■ **WHAT THE EXERCISE ASKS**: Please return the listing exactly as written, but without its pictures.

■ **DATA PROVIDED**:
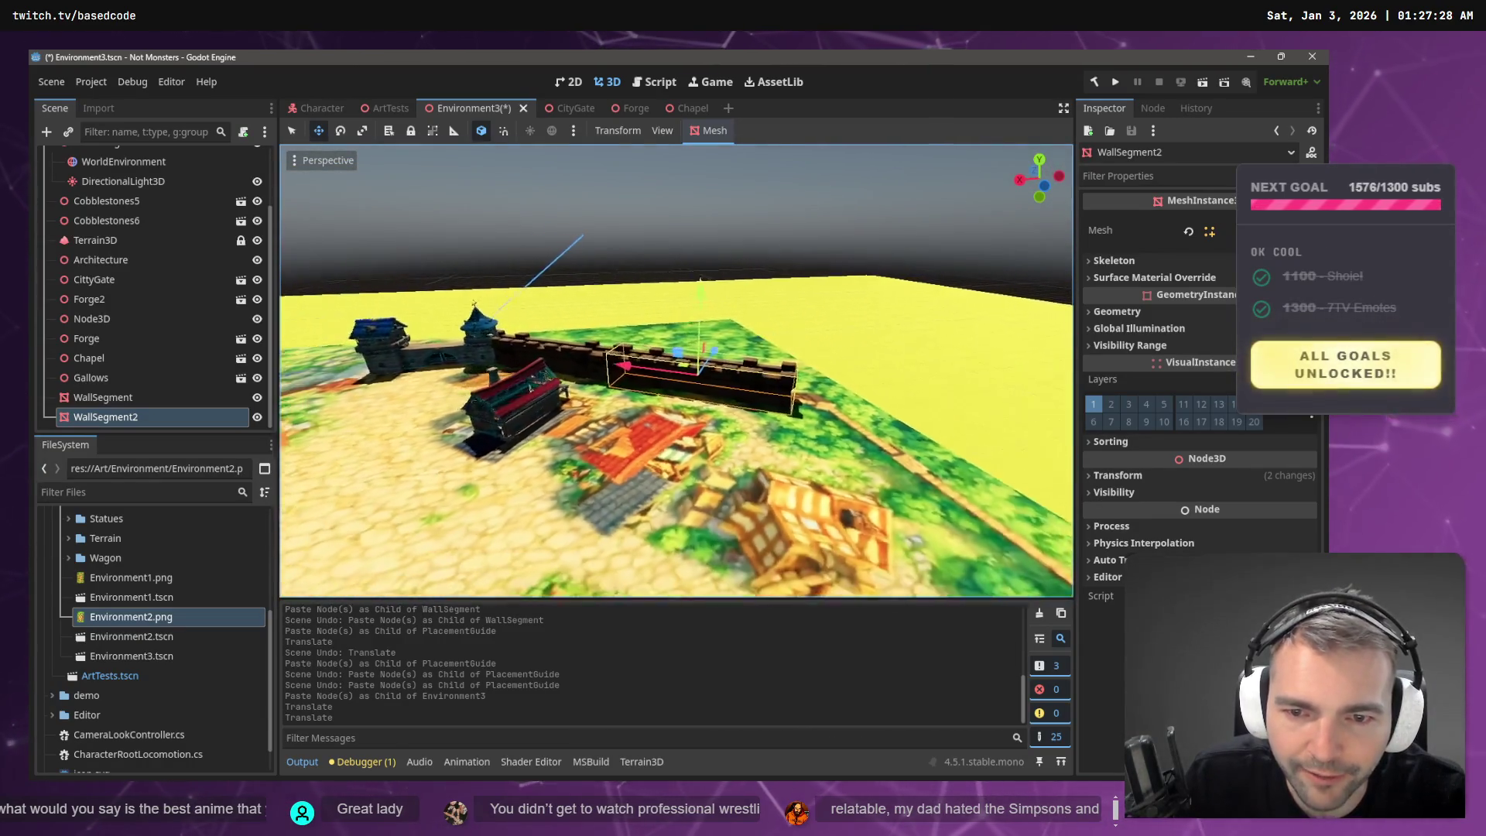
- Save Environment3, fly to the wall, and undo the wall moves until WallSegment2 disappears
{"action": "left_click", "coordinate": [587, 224]}
{"action": "key", "text": "ctrl+s"}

■ **EXERCISE OUTPUT**:
- Save Environment3, fly to the wall, and undo the wall moves until WallSegment2 disappears
{"action": "left_click", "coordinate": [587, 224]}
{"action": "key", "text": "ctrl+s"}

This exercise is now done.